The Station
- Location: Rolleston, New Zealand
- Coordinates: 43°35′03″S 172°23′12″E﻿ / ﻿43.5842°S 172.3866°E
- Address: Jones Road
- Developer: Rolleston Industrial Holdings
- Owner: The Carter Group
- Stores: 50
- Parking: 1,906

= The Station, Rolleston =

New Zealand shopping centre

The Station is a planned shopping centre located in Rolleston, New Zealand. According to the developers, it will be 1.5 times bigger than Tower Junction (Christchurch's largest bulk retail complex), making this project the South Island's largest non-enclosed retail centre, with an area of 18 ha. Construction was scheduled to start in 2023. As of 2026, it has yet to happen.

== History ==
The name of the proposed retail centre was chosen to acknowledge Rolleston’s early history as a railway terminal.

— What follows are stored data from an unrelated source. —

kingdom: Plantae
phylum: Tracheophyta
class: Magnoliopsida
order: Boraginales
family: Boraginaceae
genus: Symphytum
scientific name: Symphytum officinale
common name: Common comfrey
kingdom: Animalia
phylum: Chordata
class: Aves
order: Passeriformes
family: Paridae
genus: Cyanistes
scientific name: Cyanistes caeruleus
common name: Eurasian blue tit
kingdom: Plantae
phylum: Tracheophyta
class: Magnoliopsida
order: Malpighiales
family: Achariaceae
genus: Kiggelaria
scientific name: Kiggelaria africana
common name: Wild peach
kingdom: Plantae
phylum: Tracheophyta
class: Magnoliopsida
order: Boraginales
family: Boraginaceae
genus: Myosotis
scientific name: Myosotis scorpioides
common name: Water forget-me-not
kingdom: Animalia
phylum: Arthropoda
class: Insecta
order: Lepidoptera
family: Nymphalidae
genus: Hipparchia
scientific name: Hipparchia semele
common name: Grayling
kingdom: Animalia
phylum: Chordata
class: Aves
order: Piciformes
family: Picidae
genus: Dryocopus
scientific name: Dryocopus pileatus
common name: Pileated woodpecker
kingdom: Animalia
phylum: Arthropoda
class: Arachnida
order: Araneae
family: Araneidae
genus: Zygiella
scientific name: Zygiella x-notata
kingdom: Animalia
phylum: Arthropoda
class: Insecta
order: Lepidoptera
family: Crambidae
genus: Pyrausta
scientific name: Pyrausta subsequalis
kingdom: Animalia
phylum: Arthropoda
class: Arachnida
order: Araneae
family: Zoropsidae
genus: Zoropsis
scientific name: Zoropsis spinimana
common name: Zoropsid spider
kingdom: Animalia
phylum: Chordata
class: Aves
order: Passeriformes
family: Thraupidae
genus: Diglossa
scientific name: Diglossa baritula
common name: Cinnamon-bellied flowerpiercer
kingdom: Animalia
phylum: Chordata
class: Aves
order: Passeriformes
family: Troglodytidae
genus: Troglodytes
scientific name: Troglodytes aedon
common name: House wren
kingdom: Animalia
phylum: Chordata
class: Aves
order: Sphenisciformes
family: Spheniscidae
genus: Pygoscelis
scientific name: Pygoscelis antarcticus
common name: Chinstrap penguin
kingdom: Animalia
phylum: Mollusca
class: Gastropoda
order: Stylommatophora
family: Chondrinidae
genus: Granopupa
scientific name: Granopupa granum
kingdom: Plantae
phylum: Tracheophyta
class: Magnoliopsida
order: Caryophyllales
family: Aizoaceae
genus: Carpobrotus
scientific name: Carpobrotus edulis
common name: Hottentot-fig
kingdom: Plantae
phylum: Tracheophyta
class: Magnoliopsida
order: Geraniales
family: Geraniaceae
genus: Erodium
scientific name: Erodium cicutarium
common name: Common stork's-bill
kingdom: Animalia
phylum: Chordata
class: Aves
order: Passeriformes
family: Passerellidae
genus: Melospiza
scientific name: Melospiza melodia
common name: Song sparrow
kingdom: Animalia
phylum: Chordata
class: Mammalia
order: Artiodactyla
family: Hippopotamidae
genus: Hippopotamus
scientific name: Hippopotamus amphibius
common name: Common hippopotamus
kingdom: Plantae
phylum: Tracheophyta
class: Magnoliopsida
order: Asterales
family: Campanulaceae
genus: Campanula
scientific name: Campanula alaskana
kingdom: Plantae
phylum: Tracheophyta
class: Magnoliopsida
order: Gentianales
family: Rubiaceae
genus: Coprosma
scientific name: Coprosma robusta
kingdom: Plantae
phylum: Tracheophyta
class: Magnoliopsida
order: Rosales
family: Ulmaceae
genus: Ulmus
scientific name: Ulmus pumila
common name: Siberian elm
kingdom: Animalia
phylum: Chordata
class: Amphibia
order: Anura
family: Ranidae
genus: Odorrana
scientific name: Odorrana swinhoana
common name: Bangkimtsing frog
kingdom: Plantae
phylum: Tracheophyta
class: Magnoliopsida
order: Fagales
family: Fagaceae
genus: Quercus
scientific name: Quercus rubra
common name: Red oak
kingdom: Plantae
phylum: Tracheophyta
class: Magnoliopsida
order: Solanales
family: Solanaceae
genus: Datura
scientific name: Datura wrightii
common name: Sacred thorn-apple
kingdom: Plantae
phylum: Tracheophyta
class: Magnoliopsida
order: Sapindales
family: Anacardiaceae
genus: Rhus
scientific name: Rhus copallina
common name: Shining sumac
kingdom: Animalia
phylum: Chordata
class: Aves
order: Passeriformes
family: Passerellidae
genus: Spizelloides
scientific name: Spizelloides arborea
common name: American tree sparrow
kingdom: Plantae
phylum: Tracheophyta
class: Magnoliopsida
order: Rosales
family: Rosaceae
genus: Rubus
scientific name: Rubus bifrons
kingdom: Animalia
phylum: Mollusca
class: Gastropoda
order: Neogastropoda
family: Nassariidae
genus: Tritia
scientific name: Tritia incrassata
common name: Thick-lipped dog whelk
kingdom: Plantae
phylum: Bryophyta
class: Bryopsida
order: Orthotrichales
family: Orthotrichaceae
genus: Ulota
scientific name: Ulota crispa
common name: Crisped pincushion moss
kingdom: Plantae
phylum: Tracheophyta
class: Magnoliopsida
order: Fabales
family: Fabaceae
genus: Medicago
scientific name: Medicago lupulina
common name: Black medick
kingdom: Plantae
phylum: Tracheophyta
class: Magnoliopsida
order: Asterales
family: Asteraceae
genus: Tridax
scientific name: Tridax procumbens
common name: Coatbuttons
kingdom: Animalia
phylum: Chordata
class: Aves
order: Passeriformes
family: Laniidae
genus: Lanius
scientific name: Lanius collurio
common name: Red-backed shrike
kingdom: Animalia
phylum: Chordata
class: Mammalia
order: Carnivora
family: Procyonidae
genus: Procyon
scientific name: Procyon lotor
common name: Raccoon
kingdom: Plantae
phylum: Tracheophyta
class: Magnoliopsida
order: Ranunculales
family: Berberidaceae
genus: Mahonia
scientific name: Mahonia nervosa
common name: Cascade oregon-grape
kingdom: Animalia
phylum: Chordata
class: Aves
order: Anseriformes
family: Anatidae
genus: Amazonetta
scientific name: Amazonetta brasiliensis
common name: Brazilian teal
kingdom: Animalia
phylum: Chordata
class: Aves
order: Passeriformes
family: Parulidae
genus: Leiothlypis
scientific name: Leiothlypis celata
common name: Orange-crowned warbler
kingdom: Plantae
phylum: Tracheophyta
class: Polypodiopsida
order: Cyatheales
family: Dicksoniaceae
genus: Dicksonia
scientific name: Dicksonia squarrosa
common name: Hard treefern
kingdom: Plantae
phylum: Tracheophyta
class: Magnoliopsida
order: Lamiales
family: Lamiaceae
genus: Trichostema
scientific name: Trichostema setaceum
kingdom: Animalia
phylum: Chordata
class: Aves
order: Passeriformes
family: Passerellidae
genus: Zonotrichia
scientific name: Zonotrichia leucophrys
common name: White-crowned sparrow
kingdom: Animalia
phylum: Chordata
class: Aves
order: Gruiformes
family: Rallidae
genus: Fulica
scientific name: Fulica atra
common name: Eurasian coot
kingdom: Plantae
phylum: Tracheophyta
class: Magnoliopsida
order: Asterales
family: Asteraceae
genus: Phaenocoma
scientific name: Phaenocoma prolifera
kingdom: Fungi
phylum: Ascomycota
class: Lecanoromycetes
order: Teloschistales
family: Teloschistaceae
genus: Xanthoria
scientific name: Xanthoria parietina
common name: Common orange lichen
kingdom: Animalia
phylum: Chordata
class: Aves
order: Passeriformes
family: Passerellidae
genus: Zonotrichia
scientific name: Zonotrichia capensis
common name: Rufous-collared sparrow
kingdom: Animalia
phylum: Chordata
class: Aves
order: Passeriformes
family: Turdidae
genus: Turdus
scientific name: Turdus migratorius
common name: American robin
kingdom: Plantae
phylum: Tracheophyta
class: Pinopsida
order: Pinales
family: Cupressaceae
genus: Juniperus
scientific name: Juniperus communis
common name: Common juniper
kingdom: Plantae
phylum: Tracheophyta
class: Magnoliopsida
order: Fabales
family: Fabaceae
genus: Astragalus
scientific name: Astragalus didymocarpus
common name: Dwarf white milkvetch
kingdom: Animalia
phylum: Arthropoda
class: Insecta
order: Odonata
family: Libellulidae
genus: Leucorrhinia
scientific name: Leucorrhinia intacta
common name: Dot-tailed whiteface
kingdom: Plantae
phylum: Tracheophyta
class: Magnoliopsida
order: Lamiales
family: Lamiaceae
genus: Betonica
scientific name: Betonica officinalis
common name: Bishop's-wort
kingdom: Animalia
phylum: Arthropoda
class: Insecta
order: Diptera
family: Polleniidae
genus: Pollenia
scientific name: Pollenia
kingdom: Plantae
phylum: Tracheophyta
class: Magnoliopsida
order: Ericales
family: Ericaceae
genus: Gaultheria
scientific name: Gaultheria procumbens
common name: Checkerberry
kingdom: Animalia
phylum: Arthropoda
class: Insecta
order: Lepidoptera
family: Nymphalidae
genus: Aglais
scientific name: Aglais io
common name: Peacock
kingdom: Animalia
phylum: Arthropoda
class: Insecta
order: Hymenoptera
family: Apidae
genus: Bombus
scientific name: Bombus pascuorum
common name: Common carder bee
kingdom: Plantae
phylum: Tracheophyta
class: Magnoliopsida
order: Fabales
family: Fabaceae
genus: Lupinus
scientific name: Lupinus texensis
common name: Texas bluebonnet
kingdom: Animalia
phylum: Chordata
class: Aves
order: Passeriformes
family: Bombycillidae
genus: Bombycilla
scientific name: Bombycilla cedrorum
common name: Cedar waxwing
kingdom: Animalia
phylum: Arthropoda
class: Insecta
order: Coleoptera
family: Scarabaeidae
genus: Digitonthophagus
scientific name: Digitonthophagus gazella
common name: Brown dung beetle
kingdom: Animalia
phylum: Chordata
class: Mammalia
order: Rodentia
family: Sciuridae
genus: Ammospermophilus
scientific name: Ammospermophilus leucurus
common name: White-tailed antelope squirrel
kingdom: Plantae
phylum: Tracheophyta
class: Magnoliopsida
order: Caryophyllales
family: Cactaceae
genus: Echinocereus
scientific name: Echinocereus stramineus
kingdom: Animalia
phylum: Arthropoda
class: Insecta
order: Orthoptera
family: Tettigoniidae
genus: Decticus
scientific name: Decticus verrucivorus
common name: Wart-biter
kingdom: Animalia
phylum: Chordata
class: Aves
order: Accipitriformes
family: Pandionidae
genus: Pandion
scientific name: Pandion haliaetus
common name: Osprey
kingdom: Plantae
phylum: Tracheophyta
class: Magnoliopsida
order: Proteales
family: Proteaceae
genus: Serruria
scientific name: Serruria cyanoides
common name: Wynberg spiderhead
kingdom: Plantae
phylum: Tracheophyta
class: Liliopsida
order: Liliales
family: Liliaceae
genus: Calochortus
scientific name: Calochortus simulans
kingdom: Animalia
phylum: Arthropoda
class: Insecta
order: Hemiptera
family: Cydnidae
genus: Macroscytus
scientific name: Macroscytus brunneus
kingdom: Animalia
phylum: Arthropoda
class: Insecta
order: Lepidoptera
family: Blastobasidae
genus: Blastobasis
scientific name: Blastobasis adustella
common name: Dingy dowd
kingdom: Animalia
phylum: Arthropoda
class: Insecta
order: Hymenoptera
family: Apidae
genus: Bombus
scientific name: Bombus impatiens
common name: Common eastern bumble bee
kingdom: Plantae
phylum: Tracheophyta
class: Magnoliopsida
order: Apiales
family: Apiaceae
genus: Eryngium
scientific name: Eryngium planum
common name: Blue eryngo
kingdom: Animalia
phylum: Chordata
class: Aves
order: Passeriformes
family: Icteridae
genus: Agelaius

Rolleston Industrial Holdings applied for resource consent with the Selwyn District Council in 2022. As of December 2022, further plans have not been released.

== Tenants ==
The development is set to have approximately 50 stores.

== Parking ==
The development has space for 1,906 car including 71 mobility bays, and 181 cycle parks.

The Station plan also includes space for a potential park-and-ride facility and bus station, alongside Rolleston’s existing city-bound railway station.